3. Improving networking
To derive action from knowledge, effective networking and communication among relevant actors and stakeholders is needed. This will allow more targeted addressing of research questions needed by national and international stakeholders (e.g., European Commission, European Chemicals Agency, Stockholm Convention).

4. Better use of monitoring data
With approximately 350,000 chemicals registered, prioritization is important if the potential threat to polar ecosystems is to be the focus. International regulatory criteria should be used for this purpose, especially longevity and range. It is important that harmonized data on occurrence at both poles are regularly collected and published.

5. Updating the paradigms for the protection of the polar regions
The number of pollutants is increasing rapidly. This raises the question of whether existing approaches to assessment and management of chemicals are still up to date. Problematically, pollutants are increasingly being detected that would not be expected at the poles according to previous assessments. Currently, more than 800 substances are considered “of potential concern to the Arctic.”

> [Given information]:

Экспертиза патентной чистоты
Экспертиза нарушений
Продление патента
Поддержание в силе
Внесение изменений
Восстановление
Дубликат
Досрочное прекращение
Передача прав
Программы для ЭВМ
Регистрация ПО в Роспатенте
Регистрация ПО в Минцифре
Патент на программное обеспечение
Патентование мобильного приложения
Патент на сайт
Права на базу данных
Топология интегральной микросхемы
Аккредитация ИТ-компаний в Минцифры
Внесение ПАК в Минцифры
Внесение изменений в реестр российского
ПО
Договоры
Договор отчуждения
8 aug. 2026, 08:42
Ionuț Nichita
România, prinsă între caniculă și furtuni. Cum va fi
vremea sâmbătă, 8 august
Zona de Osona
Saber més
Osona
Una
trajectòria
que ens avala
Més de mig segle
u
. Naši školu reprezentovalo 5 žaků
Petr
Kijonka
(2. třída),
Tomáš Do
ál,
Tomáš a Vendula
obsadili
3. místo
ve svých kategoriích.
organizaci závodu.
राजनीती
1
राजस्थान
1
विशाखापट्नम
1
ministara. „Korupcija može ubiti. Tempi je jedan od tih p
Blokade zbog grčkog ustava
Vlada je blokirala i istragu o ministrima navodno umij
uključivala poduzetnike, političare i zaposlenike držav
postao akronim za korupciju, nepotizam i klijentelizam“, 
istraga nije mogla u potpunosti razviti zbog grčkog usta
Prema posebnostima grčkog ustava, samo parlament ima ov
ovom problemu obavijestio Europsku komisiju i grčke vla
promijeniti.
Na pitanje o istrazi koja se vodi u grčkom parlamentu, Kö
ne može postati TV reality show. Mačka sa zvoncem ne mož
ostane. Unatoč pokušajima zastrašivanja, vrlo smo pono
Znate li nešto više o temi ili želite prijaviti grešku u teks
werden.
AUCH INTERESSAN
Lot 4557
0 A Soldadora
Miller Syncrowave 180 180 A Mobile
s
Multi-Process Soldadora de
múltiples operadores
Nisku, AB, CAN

> [About this exercise]: Please say whether each statement agrees with the polar pollution text, answering yes or no and quoting the text's deciding words exactly. (a) Roughly 350,000 chemicals are registered. (b) The number of pollutants is holding steady. (c) More than 800 substances are considered of potential concern to the Arctic.

> [Solution below]:
(a) Yes: "With approximately 350,000 chemicals registered"
(b) No: "The number of pollutants is increasing rapidly."
(c) Yes: "Currently, more than 800 substances are considered “of potential concern to the Arctic.”"